# Apache -- using mod_rewrite and mod_cache together

## bradp_84

I am wanting to use mod_disk_cache to cache dynamic content. Basically, I have a .htaccess file that looks something like this:

RewriteCond %{REQUEST_FILENAME} !-f

RewriteRule ^(.*) index.php?url=$1&%{QUERY_STRING} [L]

Which says, if the file requested does not exist, rewrite the request to the index.php file and pass the requested url to the url variable in the GET string. The end result is that a request to /privacy gets rewritten to index.php?url=privacy which then looks up the page in a database and prints it out.

Turning on mod_disk_cache and setting the server log level to debug, I get the following in error_log when do a wget on /privacy:

[Sat Aug 02 11:04:09 2008] [debug] mod_rewrite.c(1789): [client 192.168.12.8] mod_rewrite's internal redirect status: 0/10.

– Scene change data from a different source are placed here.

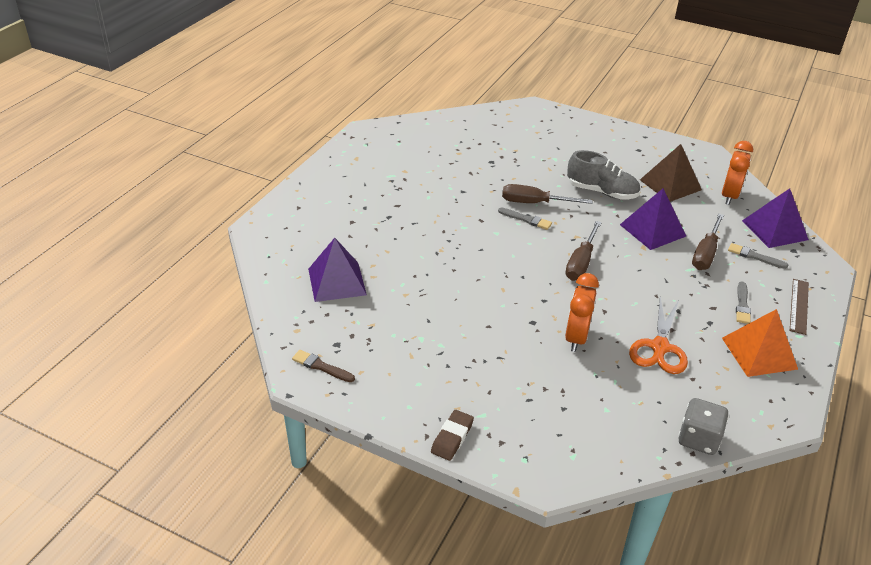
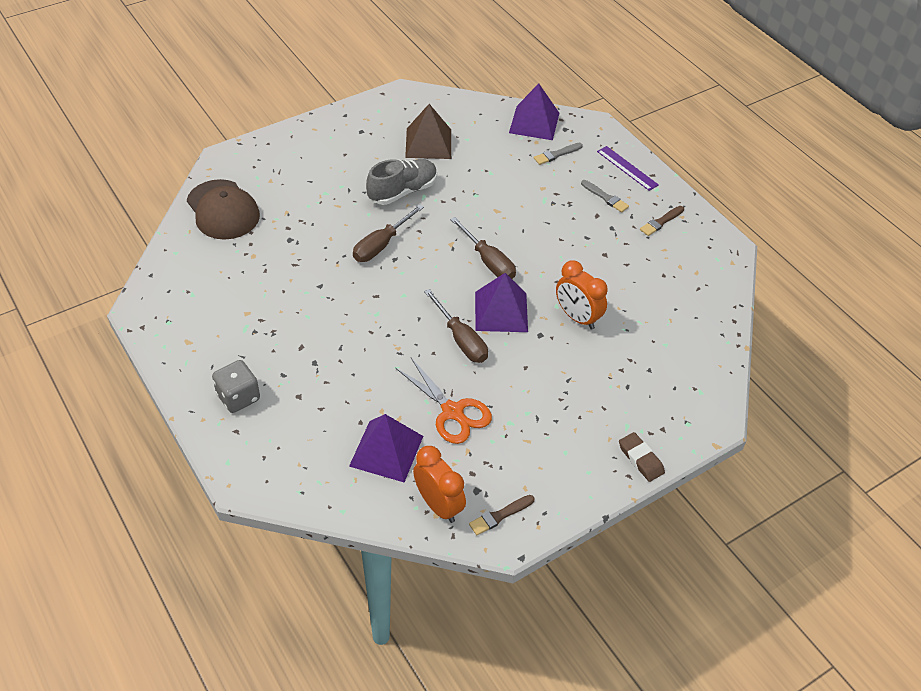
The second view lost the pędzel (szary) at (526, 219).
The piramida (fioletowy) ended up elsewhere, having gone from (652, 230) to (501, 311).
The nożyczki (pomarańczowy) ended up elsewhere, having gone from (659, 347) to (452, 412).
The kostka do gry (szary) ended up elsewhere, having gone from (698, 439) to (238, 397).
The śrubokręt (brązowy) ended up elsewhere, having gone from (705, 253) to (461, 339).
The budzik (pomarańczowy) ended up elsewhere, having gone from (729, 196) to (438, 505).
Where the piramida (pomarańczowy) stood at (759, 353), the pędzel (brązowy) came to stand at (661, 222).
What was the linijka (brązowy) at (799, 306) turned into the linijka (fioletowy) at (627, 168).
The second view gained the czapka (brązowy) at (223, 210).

But if I access index.php?url=privacy using wget, I get this in the error_log:

[Sat Aug 02 11:07:31 2008] [debug] mod_cache.c(556): cache: Caching url: /index.php?url=privacy

[Sat Aug 02 11:07:31 2008] [debug] mod_cache.c(598): cache: Added date header

[Sat Aug 02 11:07:31 2008] [debug] mod_disk_cache.c(642): disk_cache: Stored headers for URL 192.168.12.8/index.php?url=privacy

[Sat Aug 02 11:07:31 2008] [debug] mod_disk_cache.c(744): disk_cache: Body for URL 192.168.12.8/index.php?url=privacy cached.

Is there a trick to getting mod_cache to cache pages when mod_rewrite is used or is this not possible?

I am using apache 2.0.55, but I have tried it on apache 2.2.9 as well without success.

Thanks in advance.

Cheers,

Brad

----------

## kimmie

You could try moving the LoadModule statement for mod_cache below that for mod_rewrite in /etc/apache2/httpd.conf. I had to fiddle with the order of mod_rewrite and mod_proxy once in a similar situation, and that fixed it. According to some doco I've seen the hooks are called in reverse order of loading, so existing order should be ok. Still, might be worth trying.... 

But first debug your rewrite rule... use RewriteLog / RewriteLogLevel. I think you may have two problems, the location of the / and trying to substitute the existing query string along with new terms. You could try this rule instead:

RewriteRule ^/(.*) /index.php?url=$1 [L,QSA]

----------